O humanismo secular não possui maneiras de explicar tanto a grandeza quanto a tragédia da existência humana. Entretanto, a história bíblica da Criação e da Queda providencia a base para afirmar a dignidade e a depravação do homem. Nós nascemos no mundo “em Adão”, isto é, como gloriosos traidores.
Glorioso em todos os sentidos
Deus nos criou para a glória dele. Nós existimos para ele, e não ele para nós. E ainda, diferente de todo o resto da criação, nós fomos criados à imagem de Deus para um relacionamento especial com ele, naturalmente dotados de “inteligência, retidão e perfeita santidade, segundo a sua própria imagem, tendo a lei de Deus escrita em seus [nossos] corações, e o poder de cumpri-la” (Confissão de Fé de Westminster, Cap. IV, art. 2). De acordo com a Escritura, os seres humanos não são semidivinos nem demoníacos, mas criaturas a quem foi dada uma dignidade real, como os vice-reis de Deus.
Adão e Eva foram criados ambos à imagem de Deus, mas Deus fez de Adão a cabeça federal da raça humana. Adão reconheceria com gratidão sua dependência de Deus e de sua criação? Ou ele procuraria usurpar o trono de Deus, determinando a si mesmo no que acreditaria e como viveria?
Perceba a visão elevada da natureza humana que a citação acima da Confissão de Fé de Westminster reflete. Nós fomos criados com o poder de cumprir a lei de Deus, “mas com a possibilidade de transgredi-la”, a Confissão adiciona, “sendo deixados à liberdade da sua própria vontade, que era mutável. Além dessa escrita em seus corações, receberam o preceito de não comerem da árvore da ciência do bem e do mal; enquanto obedeceram a este preceito, foram felizes em sua comunhão com Deus e tiveram domínio sobre as criaturas”.

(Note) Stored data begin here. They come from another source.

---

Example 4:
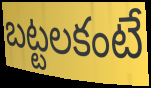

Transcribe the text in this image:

బట్టలకంటే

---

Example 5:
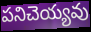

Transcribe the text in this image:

పనిచెయ్యవు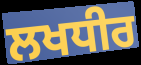
ਲਖਧੀਰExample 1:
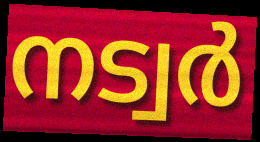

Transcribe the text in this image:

നട്വർ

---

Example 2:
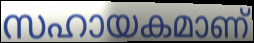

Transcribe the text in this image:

സഹായകമാണ്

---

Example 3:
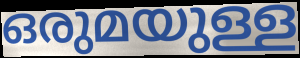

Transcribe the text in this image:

ഒരുമയുള്ള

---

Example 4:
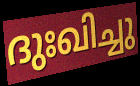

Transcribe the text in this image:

ദുഃഖിച്ചു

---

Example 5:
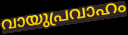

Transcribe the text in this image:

വായുപ്രവാഹം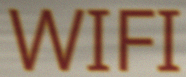
WIFI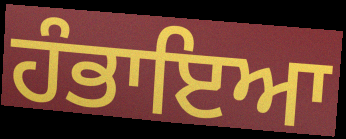
ਹੰਭਾਇਆ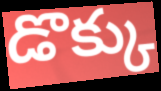
డొక్కు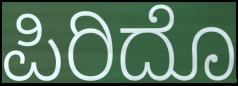
ಪಿರಿದೊ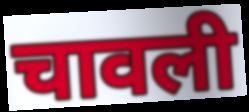
चावली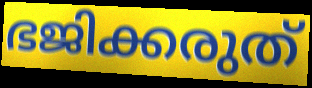
ഭജിക്കരുത്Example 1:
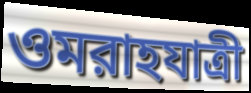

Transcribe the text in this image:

Adão e Eva não eram neutros. Eles foram orientados para a vontade de Deus e sua justa lei. Além dessa liberdade de escolha, Adão e Eva aproveitaram um conhecimento natural de Deus. Por natureza, eles amavam a Deus de todo o coração, alma, forças e entendimento. Deus não criou o homem com qualquer defeito ou fraqueza. A glória de Deus foi refletida na totalidade da pessoa: o corpo e suas paixões, bem como a alma e o intelecto.

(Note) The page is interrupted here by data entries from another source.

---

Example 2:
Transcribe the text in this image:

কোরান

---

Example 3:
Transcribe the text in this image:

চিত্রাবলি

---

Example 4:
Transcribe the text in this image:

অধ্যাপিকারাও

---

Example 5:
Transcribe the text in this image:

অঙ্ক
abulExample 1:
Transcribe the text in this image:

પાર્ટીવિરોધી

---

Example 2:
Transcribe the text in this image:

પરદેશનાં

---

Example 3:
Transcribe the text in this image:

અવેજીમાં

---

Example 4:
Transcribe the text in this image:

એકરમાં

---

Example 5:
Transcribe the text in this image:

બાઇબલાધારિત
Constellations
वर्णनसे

Caído em todos os sentidos
Em Romanos 1, Paulo argumenta que “a ira de Deus se revela do céu contra toda impiedade e perversão dos homens que detêm a verdade pela injustiça” (v. 18). Você não pode separar a razão da ética. Desde a Queda, nós estivemos entortando, distorcendo e suprimindo a verdade que nos vem através da revelação geral e da revelação especial. Descrença não é o resultado da falta de evidência. Todo mundo sabe da existência de Deus e dos atributos invisíveis dele através das suas obras na criação, portanto “tais homens são, por isso, indesculpáveis” (vv. 19-20). Não é que Deus falha em revelar a si mesmo, mas que os homens “não o glorificaram como Deus e nem lhe deram graças” (v. 21). Ser grato é reconhecer dependência, mas isso é precisamente o que os nossos corações caídos não querem fazer. Nós não queremos refletir a glória de Deus. Nós queremos possuir a glória que é somente de Deus. Nós não queremos ser uma imagem, mas o original. Nós suprimimos a verdade para que possamos ser nossos próprios criadores e senhores, como Paulo indica na descrição que ele faz do caminho percorrido pela humanidade a fim de negar a prestação de contas para com Deus (vv. 22-32).

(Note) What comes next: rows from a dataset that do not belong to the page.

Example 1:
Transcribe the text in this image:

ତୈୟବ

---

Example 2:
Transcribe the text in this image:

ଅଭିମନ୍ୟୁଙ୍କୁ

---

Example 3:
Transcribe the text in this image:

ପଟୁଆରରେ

Depravação total não significa que nós somos tão maus quanto poderíamos ser. Afinal de contas, até os gentios algumas vezes seguem os ditames de suas consciências (Romanos 2.14-16). Antes, isso significa que da mesma forma como a imagem de Deus cerca todo o nosso ser, a escravidão do pecado o faz também. Todos os aspectos constituintes da nossa natureza humana foram afetados pela Queda. Nós não podemos raciocinar, querer ou agir de forma a sair da nossa escravidão moral (3.9-20). Mas, pelo menos, nossas vontades são livres, certo? Paulo replica: “não há justo, nem um sequer”. E as nossas mentes? Não. Paulo escreve: “não há quem entenda”. Nossos corações? Paulo acrescenta: “não há quem busque a Deus” (Romanos 3.10-11). Ao mesmo tempo que sabemos da natureza suficiente para nos condenar, nós somente podemos ser salvos pela revelação especial que Deus nos dá no evangelho (3.21-31). A história da Criação e da Queda apresenta uma apologética básica para explicar tanto a dignidade quanto a depravação do homem, e assim saberemos o porquê de todas as pessoas precisarem de Cristo, que é a verdadeira imagem de Deus (2Coríntios 4.4; Colossenses 1.15).